Drug rep toys reviewed, but one big one’s missing!

Here’s a blog that Shelley discovered and that I’ve been meaning to mention for a week now: Drug Rep Toys.

Yep, it’s a blog whose purpose is to review and rate the various bits of swag that drug reps hand out to us doctors in the hopes that (I guess) we’ll prescribe or use their products. It’s mostly pens and lights, though. He’s missing some of the–shall we say?–over the top toys. For example, remember this post from long ago?

Yes! It’s the very first time our intrepid blog mascot appeared, way back in December 2004, when I posted a picture of the stuffed EneMan doll and the multiple EneMan Christmas ornaments. One has to wonder what Nathan would think of the various EneMan chotchkies that exist, and perhaps I should e-mail him a few pictures.

However, I might have to be careful. The latest EneMan photo is, I’m afraid, rather disturbing. No, it’s very disturbing. In fact, I’d have to say that it probably isn’t work-safe, which is why I’m posting it on the weekend. Really.

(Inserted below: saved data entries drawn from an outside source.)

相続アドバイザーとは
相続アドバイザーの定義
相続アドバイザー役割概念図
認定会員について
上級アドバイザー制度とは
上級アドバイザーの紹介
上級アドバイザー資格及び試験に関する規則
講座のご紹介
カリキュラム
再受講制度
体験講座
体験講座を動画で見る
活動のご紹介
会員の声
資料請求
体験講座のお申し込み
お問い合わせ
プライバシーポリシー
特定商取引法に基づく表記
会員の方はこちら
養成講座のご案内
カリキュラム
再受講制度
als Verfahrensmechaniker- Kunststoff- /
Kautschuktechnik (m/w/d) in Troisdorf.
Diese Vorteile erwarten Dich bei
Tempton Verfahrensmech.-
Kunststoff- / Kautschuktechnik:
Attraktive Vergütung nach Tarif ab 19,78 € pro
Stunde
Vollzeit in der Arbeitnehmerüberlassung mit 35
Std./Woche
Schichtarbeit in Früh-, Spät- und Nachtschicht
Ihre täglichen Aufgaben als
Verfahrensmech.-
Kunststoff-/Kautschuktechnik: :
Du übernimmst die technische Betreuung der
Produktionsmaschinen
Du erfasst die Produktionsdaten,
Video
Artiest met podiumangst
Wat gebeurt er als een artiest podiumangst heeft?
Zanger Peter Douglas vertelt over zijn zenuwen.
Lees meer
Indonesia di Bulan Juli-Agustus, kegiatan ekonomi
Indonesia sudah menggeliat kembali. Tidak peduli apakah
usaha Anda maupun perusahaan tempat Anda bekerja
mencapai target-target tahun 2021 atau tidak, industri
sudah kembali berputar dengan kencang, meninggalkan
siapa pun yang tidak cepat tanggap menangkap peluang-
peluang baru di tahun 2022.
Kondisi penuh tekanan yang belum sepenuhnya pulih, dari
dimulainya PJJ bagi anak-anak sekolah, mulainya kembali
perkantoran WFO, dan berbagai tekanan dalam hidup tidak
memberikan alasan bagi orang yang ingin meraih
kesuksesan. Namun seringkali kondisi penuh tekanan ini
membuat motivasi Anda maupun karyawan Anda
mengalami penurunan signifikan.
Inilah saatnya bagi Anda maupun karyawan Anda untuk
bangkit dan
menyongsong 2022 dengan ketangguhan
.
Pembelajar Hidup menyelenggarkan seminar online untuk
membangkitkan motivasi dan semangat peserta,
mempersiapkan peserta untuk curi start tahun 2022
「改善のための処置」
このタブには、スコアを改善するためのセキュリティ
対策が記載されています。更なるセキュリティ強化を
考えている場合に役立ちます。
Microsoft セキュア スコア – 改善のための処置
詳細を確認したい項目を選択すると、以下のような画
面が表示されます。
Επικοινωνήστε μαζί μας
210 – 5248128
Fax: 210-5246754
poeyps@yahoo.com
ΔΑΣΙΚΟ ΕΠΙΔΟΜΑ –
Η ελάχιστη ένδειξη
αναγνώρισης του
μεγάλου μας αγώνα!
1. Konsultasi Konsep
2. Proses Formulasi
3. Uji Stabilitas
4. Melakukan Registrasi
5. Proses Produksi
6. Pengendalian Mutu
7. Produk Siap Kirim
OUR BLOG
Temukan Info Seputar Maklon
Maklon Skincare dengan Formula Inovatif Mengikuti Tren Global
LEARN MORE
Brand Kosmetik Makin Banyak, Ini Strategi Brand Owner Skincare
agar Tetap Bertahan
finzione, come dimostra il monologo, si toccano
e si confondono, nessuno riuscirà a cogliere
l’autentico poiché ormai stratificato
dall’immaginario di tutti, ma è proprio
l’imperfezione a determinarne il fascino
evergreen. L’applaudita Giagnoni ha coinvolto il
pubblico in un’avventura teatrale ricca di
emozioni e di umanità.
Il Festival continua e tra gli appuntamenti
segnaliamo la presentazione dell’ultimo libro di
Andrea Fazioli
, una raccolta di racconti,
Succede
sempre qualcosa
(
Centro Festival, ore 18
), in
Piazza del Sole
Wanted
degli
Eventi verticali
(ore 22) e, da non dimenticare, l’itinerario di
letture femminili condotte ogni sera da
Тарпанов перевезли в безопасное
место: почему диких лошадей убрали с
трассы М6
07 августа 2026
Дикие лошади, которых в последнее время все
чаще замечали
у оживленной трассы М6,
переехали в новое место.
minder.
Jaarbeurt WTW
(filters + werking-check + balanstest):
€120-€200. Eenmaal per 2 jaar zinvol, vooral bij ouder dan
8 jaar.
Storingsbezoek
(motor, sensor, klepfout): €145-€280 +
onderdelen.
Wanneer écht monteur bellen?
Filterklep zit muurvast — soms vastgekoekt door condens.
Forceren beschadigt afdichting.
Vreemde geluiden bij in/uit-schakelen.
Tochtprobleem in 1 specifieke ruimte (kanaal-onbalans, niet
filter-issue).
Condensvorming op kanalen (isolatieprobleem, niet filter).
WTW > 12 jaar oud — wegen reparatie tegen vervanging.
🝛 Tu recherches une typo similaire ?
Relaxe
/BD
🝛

You’ve been warned.

Don’t click on the link to see what’s below the fold if you’re easily offended or have a weak constitution.


I’m not joking.

I won’t be responsible for any heart attacks or strokes that occur as a result of viewing the image below.

Why are you still reading this?

I’m warning you: Don’t click on the link (or, if you accessed this article directly from a newsfeed or other source, don’t scroll down)!

Why are you still scrolling?


I warned you the image is highly disturbing!

I won’t be held responsible for any emotional trauma you may have suffered from viewing EneMan in the buff.